** Start of Records provided **

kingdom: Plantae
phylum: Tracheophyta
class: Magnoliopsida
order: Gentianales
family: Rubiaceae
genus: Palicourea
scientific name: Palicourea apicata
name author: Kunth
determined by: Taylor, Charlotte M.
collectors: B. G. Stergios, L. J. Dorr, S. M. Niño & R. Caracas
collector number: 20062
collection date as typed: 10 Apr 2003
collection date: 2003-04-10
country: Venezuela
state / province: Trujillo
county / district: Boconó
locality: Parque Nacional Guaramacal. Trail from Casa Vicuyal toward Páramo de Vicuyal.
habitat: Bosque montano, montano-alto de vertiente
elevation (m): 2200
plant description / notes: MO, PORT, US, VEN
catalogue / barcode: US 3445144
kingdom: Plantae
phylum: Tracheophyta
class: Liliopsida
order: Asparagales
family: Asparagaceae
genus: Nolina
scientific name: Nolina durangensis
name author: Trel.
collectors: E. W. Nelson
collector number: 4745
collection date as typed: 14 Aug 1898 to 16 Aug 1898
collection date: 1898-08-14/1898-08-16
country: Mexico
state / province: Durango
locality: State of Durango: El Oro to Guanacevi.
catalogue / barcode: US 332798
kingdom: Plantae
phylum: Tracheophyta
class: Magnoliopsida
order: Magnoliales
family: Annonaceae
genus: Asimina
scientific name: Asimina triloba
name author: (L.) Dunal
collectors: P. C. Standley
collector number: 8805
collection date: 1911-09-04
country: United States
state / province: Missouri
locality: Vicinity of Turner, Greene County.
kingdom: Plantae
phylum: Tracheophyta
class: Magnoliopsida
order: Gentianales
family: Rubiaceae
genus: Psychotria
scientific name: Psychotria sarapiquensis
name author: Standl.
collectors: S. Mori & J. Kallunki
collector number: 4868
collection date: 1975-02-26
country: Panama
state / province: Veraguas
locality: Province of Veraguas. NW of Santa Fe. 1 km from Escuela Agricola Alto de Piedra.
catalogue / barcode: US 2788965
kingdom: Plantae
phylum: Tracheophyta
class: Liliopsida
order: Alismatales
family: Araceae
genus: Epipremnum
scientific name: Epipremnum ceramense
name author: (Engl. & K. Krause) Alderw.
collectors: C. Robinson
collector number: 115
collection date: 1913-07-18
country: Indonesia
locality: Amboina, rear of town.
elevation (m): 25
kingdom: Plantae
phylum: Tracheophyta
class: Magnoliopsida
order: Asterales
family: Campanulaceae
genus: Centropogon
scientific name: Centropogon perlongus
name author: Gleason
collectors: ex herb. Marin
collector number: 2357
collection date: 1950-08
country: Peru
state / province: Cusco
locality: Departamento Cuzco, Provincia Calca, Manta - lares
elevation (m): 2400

** End of Records provided **

Requirement → Copy out every line of the rows above without changing any word, number, or punctuation mark.

Response to the task →
kingdom: Plantae
phylum: Tracheophyta
class: Magnoliopsida
order: Gentianales
family: Rubiaceae
genus: Palicourea
scientific name: Palicourea apicata
name author: Kunth
determined by: Taylor, Charlotte M.
collectors: B. G. Stergios, L. J. Dorr, S. M. Niño & R. Caracas
collector number: 20062
collection date as typed: 10 Apr 2003
collection date: 2003-04-10
country: Venezuela
state / province: Trujillo
county / district: Boconó
locality: Parque Nacional Guaramacal. Trail from Casa Vicuyal toward Páramo de Vicuyal.
habitat: Bosque montano, montano-alto de vertiente
elevation (m): 2200
plant description / notes: MO, PORT, US, VEN
catalogue / barcode: US 3445144
kingdom: Plantae
phylum: Tracheophyta
class: Liliopsida
order: Asparagales
family: Asparagaceae
genus: Nolina
scientific name: Nolina durangensis
name author: Trel.
collectors: E. W. Nelson
collector number: 4745
collection date as typed: 14 Aug 1898 to 16 Aug 1898
collection date: 1898-08-14/1898-08-16
country: Mexico
state / province: Durango
locality: State of Durango: El Oro to Guanacevi.
catalogue / barcode: US 332798
kingdom: Plantae
phylum: Tracheophyta
class: Magnoliopsida
order: Magnoliales
family: Annonaceae
genus: Asimina
scientific name: Asimina triloba
name author: (L.) Dunal
collectors: P. C. Standley
collector number: 8805
collection date: 1911-09-04
country: United States
state / province: Missouri
locality: Vicinity of Turner, Greene County.
kingdom: Plantae
phylum: Tracheophyta
class: Magnoliopsida
order: Gentianales
family: Rubiaceae
genus: Psychotria
scientific name: Psychotria sarapiquensis
name author: Standl.
collectors: S. Mori & J. Kallunki
collector number: 4868
collection date: 1975-02-26
country: Panama
state / province: Veraguas
locality: Province of Veraguas. NW of Santa Fe. 1 km from Escuela Agricola Alto de Piedra.
catalogue / barcode: US 2788965
kingdom: Plantae
phylum: Tracheophyta
class: Liliopsida
order: Alismatales
family: Araceae
genus: Epipremnum
scientific name: Epipremnum ceramense
name author: (Engl. & K. Krause) Alderw.
collectors: C. Robinson
collector number: 115
collection date: 1913-07-18
country: Indonesia
locality: Amboina, rear of town.
elevation (m): 25
kingdom: Plantae
phylum: Tracheophyta
class: Magnoliopsida
order: Asterales
family: Campanulaceae
genus: Centropogon
scientific name: Centropogon perlongus
name author: Gleason
collectors: ex herb. Marin
collector number: 2357
collection date: 1950-08
country: Peru
state / province: Cusco
locality: Departamento Cuzco, Provincia Calca, Manta - lares
elevation (m): 2400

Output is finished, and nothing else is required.